In a final presentation here, Antioquia Governor Luis Perez cited several highway tunnel projects that will stimulate more residential and non-residential building in growing areas including Medellin's suburban “oriente” region, the “occidente” region (around Santa Fe de Antioquia), the northern suburbs and (eventually) the Uraba region, once the “Mar 2” and “Toyo Tunnel” projects are completed during the next decade.

Some 74% of the total length of all new highway tunnels in Colombia are in Antioquia, Perez boasted. At least in Antioquia, tunnel construction is moving at a much faster pace than the long-delayed, vastly over-budget “Tunel de la Linea” tunnel strategically connecting Bogota to highways heading south-westward toward the Pacific port of Buenaventura, he bragged.

The “doble calzada oriente” project linking the Las Palmas highway east of Medellin to the Rionegro airport highway (see Medellin Herald August 1, 2018) only lacks one more bureaucratic approval before the project can be put-out for bid. Once built, this highway will attract even more construction investment to the “oriente” region east of Medellin, he added.

On another front, a proposed 19.9-kilometers-long highway linking the southern Medellin suburb of Caldas to the “oriente” municipality of El Retiro – including an 8.6-kilometers-long tunnel – is in “pre-feasibility” stage, he said. That new highway potentially could efficiently redirect much southern-Antioquia traffic bound for the “oriente,” which currently is forced to travel through Medellin to get there.

‘Colombian Property’ Sees Huge Growth Coming in Oriente

On a related front, El Retiro-based, bilingual real-estate agency specialist Colombian Property (www.colombianproperty.com) told Medellin Herald in a separate interview that “huge” housing growth is coming to the “oriente” region over the next five to 10 years -- on top of tremendous growth over the past 10 years.

Colombian Property president Miguel Homsey – Colombian-born but New York-raised – pointed to the impact of new highways including the Tunel de Oriente linking Medellin to the international airport at Rionegro; the “doble calzada oriente” highway project between Sancho Paisa and the airport; the explosive growth of “parcelacion” gated community projects around El Retiro, Llanogrande, Rionegro and La Ceja; a newly proposed, upscale “wellness” retirement community project near La Ceja; a new highway that will link this area to Llanogrande and onward to Medellin; and future development of a second runway at the Rionegro international airport, triggering many more international flight connections.

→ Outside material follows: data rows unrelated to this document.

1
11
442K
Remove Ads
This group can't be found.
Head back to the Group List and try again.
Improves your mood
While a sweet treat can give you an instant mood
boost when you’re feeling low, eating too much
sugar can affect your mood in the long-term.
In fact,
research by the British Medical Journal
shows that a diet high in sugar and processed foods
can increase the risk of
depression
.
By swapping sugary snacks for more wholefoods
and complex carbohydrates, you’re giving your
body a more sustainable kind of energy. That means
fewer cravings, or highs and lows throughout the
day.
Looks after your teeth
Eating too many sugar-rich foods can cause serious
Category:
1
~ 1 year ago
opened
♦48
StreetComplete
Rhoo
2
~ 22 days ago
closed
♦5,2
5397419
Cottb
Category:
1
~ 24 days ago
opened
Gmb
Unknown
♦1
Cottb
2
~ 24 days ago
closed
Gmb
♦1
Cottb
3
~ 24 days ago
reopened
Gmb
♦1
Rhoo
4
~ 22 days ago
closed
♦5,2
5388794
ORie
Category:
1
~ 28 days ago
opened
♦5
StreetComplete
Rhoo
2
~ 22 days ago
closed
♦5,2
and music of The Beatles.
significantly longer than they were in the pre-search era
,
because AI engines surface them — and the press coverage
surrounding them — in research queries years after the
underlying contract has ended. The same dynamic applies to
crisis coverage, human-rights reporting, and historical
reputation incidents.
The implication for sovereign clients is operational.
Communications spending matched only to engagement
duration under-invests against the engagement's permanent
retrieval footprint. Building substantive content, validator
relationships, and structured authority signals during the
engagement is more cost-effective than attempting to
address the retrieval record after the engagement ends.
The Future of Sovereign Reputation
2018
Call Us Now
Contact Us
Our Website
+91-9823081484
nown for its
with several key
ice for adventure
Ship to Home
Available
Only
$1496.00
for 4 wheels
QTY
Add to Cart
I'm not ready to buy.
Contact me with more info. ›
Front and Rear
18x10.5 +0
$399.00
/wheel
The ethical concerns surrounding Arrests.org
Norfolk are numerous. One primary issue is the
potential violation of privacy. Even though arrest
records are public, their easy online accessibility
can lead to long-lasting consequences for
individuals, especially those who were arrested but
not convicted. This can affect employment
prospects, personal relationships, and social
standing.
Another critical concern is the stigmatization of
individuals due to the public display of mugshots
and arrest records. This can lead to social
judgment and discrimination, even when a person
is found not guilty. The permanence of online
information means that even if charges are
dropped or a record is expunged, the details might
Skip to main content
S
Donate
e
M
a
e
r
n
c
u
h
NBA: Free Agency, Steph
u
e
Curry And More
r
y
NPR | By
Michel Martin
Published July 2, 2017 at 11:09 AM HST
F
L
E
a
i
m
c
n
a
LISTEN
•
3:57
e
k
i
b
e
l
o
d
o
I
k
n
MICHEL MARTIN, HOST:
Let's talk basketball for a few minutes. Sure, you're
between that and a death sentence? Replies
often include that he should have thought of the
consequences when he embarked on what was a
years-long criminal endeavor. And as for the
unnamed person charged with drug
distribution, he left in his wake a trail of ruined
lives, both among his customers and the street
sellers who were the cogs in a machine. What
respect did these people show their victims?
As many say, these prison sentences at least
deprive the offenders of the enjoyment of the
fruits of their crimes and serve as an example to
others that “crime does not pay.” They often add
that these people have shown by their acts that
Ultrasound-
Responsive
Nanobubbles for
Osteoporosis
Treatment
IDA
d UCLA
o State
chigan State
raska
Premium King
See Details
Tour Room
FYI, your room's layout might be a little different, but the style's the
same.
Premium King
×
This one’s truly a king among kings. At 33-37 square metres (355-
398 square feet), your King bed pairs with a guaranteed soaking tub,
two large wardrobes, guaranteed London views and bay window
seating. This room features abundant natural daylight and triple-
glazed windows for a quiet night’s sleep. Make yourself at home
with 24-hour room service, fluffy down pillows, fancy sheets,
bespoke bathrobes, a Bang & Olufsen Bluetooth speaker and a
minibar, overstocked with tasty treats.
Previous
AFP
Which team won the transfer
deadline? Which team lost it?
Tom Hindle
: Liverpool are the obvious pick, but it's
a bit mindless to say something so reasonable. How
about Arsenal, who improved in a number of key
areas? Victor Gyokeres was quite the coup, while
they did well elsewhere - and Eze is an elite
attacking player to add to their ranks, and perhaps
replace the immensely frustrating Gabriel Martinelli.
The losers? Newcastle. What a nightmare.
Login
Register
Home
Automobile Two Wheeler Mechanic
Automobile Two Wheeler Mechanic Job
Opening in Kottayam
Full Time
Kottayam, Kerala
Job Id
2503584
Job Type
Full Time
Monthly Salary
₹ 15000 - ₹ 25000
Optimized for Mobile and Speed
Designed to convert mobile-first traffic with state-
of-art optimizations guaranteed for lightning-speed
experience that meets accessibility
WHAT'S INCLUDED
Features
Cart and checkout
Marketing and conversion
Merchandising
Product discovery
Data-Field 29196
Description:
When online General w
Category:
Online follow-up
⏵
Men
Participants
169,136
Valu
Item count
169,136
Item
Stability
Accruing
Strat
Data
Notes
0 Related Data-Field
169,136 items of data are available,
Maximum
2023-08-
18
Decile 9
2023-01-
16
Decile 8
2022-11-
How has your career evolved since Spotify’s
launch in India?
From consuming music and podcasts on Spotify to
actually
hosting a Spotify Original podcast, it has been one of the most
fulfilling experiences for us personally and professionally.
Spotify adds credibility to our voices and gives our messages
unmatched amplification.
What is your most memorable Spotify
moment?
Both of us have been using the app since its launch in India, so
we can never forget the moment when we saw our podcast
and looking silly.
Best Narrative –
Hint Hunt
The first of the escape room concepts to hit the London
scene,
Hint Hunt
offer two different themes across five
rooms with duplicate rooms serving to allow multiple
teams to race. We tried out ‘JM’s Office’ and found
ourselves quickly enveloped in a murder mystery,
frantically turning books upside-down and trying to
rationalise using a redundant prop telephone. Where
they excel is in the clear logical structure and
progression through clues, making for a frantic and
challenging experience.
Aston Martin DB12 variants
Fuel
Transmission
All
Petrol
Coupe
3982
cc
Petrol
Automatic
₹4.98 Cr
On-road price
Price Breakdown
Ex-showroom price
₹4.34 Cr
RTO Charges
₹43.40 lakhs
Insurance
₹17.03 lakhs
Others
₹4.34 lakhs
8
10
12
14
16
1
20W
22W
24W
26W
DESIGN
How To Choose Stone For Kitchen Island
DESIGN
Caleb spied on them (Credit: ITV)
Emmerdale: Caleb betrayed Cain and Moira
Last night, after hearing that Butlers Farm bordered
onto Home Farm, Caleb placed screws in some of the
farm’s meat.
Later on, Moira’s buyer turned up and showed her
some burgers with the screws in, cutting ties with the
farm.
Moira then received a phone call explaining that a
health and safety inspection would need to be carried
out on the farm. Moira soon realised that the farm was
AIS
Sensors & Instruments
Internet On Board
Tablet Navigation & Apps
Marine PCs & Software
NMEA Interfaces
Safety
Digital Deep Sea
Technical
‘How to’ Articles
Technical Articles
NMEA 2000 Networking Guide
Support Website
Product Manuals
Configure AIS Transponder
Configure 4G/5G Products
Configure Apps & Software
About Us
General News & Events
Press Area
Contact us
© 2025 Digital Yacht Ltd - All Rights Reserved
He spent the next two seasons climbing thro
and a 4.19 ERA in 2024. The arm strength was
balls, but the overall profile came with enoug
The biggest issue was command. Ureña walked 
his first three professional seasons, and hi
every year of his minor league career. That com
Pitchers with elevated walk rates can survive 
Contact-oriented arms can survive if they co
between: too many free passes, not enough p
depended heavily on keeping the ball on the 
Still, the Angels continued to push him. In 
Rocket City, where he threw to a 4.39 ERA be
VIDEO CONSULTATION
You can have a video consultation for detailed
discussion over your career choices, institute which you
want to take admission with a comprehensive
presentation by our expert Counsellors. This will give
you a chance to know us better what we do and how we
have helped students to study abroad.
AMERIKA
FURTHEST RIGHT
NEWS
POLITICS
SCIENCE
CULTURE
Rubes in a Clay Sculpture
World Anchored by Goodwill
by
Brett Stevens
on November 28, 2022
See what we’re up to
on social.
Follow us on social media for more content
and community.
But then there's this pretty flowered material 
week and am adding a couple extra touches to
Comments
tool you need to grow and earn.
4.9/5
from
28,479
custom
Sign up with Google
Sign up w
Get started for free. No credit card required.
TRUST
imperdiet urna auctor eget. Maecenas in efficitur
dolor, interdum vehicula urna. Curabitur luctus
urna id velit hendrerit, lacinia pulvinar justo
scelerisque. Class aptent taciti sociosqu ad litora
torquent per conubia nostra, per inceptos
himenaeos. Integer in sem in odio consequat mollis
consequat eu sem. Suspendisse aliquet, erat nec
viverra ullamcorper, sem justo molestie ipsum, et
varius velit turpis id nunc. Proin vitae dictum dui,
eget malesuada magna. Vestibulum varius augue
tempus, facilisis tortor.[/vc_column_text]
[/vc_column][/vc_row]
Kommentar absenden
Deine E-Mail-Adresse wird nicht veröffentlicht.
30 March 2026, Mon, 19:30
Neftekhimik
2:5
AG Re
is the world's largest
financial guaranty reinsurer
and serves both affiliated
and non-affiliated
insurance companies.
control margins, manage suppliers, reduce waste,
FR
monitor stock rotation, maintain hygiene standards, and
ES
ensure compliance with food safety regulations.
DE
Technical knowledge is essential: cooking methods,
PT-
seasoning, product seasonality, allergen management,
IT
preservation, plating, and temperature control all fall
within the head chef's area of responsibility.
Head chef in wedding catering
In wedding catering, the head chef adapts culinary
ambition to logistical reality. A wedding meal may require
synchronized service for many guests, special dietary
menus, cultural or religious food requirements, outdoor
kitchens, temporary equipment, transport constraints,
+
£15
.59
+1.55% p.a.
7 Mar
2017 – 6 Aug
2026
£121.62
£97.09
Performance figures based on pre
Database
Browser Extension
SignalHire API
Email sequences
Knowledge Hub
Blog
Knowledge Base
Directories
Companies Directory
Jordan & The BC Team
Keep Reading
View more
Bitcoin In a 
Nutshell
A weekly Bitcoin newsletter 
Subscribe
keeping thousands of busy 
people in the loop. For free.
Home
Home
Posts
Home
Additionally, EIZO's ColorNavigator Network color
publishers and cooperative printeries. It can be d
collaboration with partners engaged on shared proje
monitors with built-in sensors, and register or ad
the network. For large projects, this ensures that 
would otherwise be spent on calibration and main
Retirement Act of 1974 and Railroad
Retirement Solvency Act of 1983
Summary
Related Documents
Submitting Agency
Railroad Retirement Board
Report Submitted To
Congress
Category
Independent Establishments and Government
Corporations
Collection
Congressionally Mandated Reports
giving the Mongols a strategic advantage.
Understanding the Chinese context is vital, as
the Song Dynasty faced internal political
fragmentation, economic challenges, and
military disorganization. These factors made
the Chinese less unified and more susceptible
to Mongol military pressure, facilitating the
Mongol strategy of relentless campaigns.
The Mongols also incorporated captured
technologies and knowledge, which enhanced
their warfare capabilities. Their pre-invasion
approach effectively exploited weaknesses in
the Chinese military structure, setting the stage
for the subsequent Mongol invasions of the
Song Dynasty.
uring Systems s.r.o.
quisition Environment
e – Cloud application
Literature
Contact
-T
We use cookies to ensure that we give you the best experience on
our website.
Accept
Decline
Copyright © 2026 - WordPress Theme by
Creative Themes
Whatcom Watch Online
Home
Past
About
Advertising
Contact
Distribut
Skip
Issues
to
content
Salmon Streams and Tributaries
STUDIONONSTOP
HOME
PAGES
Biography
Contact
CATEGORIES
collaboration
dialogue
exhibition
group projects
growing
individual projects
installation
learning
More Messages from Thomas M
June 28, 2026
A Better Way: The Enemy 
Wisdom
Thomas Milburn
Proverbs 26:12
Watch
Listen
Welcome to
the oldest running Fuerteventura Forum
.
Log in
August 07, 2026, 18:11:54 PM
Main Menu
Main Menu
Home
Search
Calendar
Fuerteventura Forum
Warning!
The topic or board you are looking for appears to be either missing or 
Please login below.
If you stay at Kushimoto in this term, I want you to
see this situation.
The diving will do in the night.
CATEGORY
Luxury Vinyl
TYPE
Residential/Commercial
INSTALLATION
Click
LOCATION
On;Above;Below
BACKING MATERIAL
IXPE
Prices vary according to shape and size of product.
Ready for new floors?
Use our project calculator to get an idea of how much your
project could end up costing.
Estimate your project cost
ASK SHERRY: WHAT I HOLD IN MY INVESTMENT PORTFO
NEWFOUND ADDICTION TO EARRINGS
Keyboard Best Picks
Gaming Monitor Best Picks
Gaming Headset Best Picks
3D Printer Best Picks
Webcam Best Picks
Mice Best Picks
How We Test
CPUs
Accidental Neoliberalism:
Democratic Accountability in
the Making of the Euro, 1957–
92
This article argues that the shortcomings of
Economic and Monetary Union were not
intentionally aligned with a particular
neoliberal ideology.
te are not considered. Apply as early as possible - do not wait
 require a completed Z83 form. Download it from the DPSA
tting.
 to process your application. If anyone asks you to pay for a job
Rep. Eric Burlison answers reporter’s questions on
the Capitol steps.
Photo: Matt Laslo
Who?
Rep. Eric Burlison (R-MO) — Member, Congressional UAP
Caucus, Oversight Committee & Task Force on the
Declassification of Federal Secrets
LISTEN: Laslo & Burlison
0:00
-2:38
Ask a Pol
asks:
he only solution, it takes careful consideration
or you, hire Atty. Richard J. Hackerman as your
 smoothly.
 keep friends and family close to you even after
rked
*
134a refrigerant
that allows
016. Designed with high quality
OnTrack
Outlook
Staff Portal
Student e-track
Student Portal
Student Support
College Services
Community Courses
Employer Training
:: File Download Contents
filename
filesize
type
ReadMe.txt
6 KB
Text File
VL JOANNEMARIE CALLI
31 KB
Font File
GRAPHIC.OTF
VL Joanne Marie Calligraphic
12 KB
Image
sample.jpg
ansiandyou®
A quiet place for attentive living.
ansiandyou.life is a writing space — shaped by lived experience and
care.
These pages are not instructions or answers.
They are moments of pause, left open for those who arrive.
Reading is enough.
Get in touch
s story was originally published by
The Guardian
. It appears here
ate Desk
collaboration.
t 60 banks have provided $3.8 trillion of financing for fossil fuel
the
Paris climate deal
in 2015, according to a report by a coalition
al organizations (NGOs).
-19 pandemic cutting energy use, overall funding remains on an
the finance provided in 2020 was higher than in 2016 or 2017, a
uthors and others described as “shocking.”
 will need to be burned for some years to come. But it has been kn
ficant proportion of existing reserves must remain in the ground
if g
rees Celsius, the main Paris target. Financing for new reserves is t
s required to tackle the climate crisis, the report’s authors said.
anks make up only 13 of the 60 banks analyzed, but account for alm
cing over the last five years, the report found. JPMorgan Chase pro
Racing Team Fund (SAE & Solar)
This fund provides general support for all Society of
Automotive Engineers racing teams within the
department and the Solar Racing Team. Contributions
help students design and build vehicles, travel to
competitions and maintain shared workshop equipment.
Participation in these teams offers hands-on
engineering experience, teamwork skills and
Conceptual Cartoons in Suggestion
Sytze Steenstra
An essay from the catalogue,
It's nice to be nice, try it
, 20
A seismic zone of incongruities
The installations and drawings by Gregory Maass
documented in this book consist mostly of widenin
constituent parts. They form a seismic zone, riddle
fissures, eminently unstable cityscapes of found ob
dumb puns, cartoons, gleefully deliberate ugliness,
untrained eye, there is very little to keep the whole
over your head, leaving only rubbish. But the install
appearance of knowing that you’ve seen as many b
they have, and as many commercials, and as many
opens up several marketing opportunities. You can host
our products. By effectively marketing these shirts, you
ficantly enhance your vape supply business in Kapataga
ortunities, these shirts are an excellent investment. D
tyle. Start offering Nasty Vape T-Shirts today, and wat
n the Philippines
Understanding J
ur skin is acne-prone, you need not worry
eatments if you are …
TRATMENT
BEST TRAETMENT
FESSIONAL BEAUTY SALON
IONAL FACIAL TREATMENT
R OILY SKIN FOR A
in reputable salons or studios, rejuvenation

“Foreigners are piling-in” to the oriente region thanks to its favorable climate, abundant “green” space, better air quality, relatively upscale neighborhoods and amenities, and a favorable dollar-to-peso exchange rate, he told us.

“El Retiro is going to change in a big way, with four to five thousand new luxury homes and apartments coming soon, and more properties coming later. There are 9,000 people living in El Retiro now but it’s going to double in population in the next few years.

“But people here don’t want to repeat the Sabaneta experience, where construction outran road and water infrastructure,” he said.

Asked about Colombian Property’s market focus, “we try to focus on certain mid-to-high-range properties in certain locations. We have a bilingual lawyer available to help the process, and an accountant that helps with certain documents, advice on doing foreign money transfers here, and the Colombian investor-residency process,” Homsey added.